DATA EXTRACT Block Start

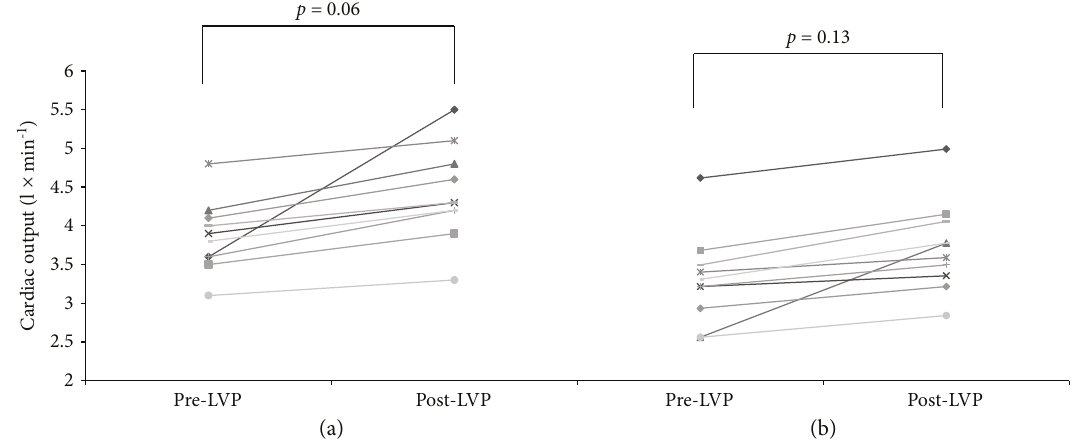
Figure 3: Cardiac output before and after large volume paracentesis: (a) before nonselective β -blocker introduction; (b) after nonselective β -blocker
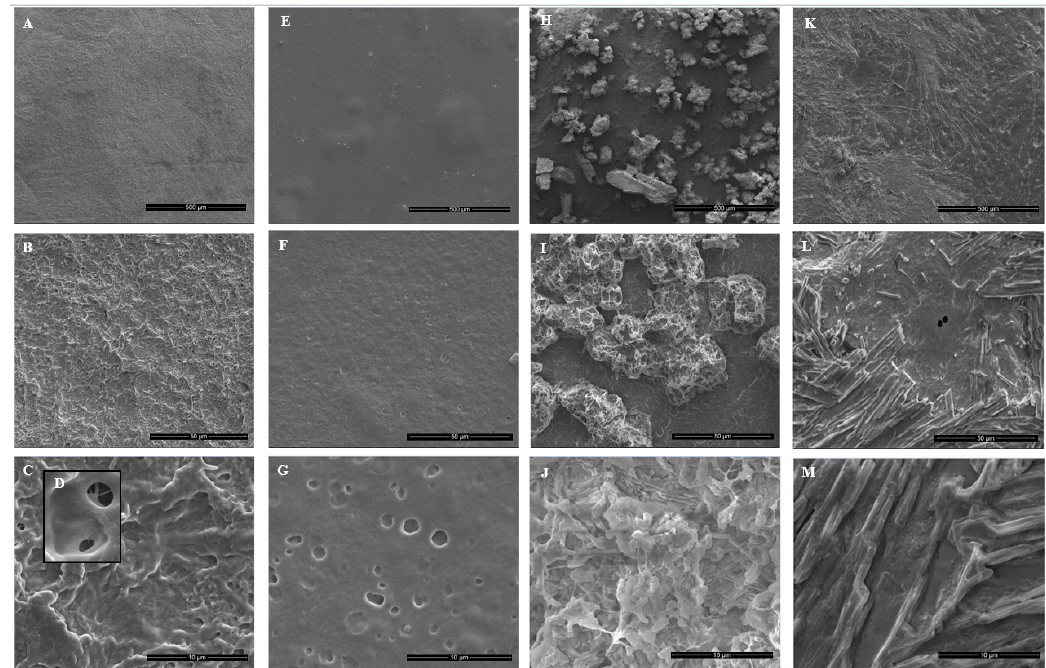
Figure 6. SEM images of neat PVA/PVP × 200 ( A ), 2000 ( B ), 10,000 ( C) and 40,000 ( D ), PVA/PVP/HP × 200 ( E ), 2000 ( F ) and 10,000 ( G ), PVA/PVP/thymol × 200 ( H ), 2000 ( I ) and 10,000 ( J ), and PVA/PVP/HP-thymol × 200 ( K ), 2000 ( L ) and 10,000 ( M ).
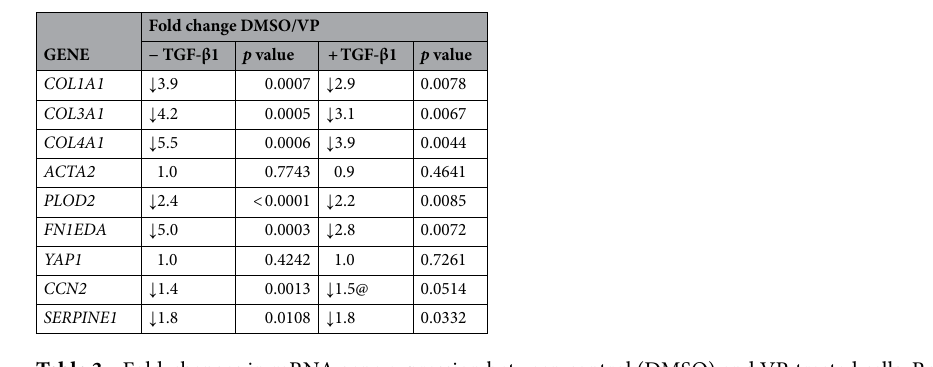
Table 3. Fold-changes in mRNA gene expression between control (DMSO) and VP-treated cells. Ratio of gene expression decrease after 48 h treatment with DMSO vs VP. ↓ : Indicates decrease. @ Indicates that the decrease is statistically non-significant, although a trend is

DATA EXTRACT Block End

» **EXERCISE OBJECTIVE**: Output the data exactly as it is, with the pictures dropped.

» **THE COMPLETED TASK**:
Figure 3: Cardiac output before and after large volume paracentesis: (a) before nonselective β -blocker introduction; (b) after nonselective β -blocker
Figure 6. SEM images of neat PVA/PVP × 200 ( A ), 2000 ( B ), 10,000 ( C) and 40,000 ( D ), PVA/PVP/HP × 200 ( E ), 2000 ( F ) and 10,000 ( G ), PVA/PVP/thymol × 200 ( H ), 2000 ( I ) and 10,000 ( J ), and PVA/PVP/HP-thymol × 200 ( K ), 2000 ( L ) and 10,000 ( M ).
Table 3. Fold-changes in mRNA gene expression between control (DMSO) and VP-treated cells. Ratio of gene expression decrease after 48 h treatment with DMSO vs VP. ↓ : Indicates decrease. @ Indicates that the decrease is statistically non-significant, although a trend is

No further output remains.